Why's It So Hard to Connect Health to Social Factors?
One of the goals of President Obama's signature health reform is to focus more on population health, but the programs are off to a slow start.
One of the goals of the Affordable Care Act is to focus more on population health. With millions more people insured, the assumption is that governments could devote more resources to efforts that target broader social determinants -- foundational ways to keep people healthy, such as stable housing, clean air and violence-free neighborhoods.
Three years after the launch of the federal law’s insurance exchanges, the rate of uninsured adults is lower than ever. But for the most part, state and local health departments haven’t quite figured out how to incorporate population health-focused programs into their overall efforts.
To try to find out why, a couple of Yale University researchers conducted a study with the Milbank Memorial Fund to learn what the challenges were in implementing a more social services-oriented approach within health departments and across communities. Erika Rogan and Elizabeth Bradley visited local governments across the country and held work sessions with decision-makers from different specialties and political ideologies.
They found three “root causes” that routinely get in the way of population health efforts. The health of a state’s population is not always prioritized relative to other societal goals. Incentives to improve health, including financial and political ones, are misaligned. And there is a lack of consensus regarding who is responsible for health.

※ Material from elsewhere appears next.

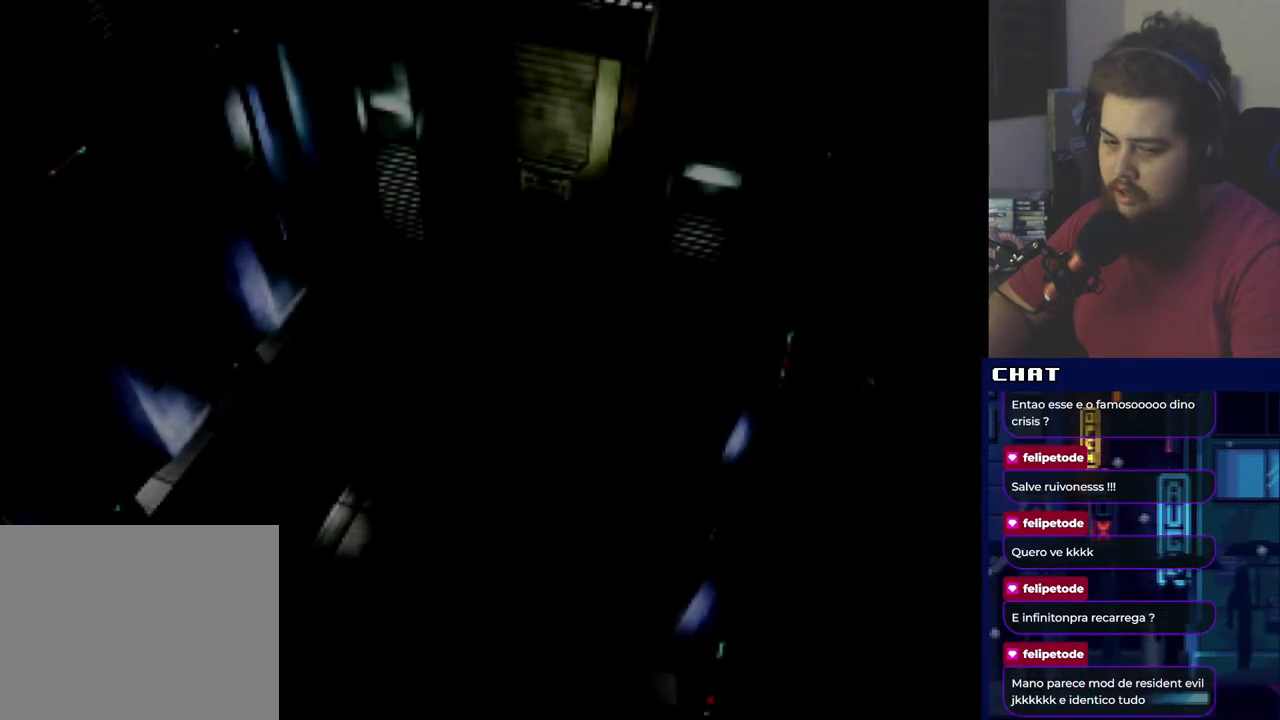
{"buttons": ["DPAD_UP"], "events": [[150, "DPAD_UP", "down"]]}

It’s tough for bureaucracies to rethink the basic functions of their departments, but Rogan says a relatively easy place to start is with incentives to support a culture of collaboration. “Think about co-locating departments that would work well together to achieve a common goal. Start setting common objectives,” she suggests. “It’s important to realize that in a community, all of the players are part of one large health ecosystem.”
And while it may be expensive in the short term, another smart first step is to work on data integration across agencies, departments and jurisdictions. “It’s really helpful to show decision-makers where the needs are,” Rogan says. “We saw a few places that integrated IT systems to focus on high-need populations that were successful.”
The report points to a few population health initiatives that are making a positive impact, including Vermont’s Blueprint for Health, Live Well San Diego and Rhode Island’s establishment of “health equity zones.”
Spearheaded by Nicole Alexander-Scott, director of Rhode Island’s Department of Health, the zones pinpoint communities where social factors have a particular measurable impact on population health. Community needs assessments are conducted. In Woonsocket, for example, the biggest issues identified were substance abuse, teen pregnancy and trauma. Appropriate programs are then rolled out over a three- to four-year period.
There’s widespread agreement on the importance of flexible programs that can address the specific needs of each community. Indeed, Rogan and Bradley found that programs that were carbon copies of one another were less likely to succeed. “One size does not fit all,” says Rogan. “We found that you have to adapt any sort of population health program within the context of your state or community.”
It’s likely to be some time before programs addressing social determinants of health are common in communities, but Rogan is encouraged just to see more attention paid to the idea. “There seems to be this common understanding that the costs of health care are simply not sustainable,” she says, “so now we have to pivot to spending smarter.”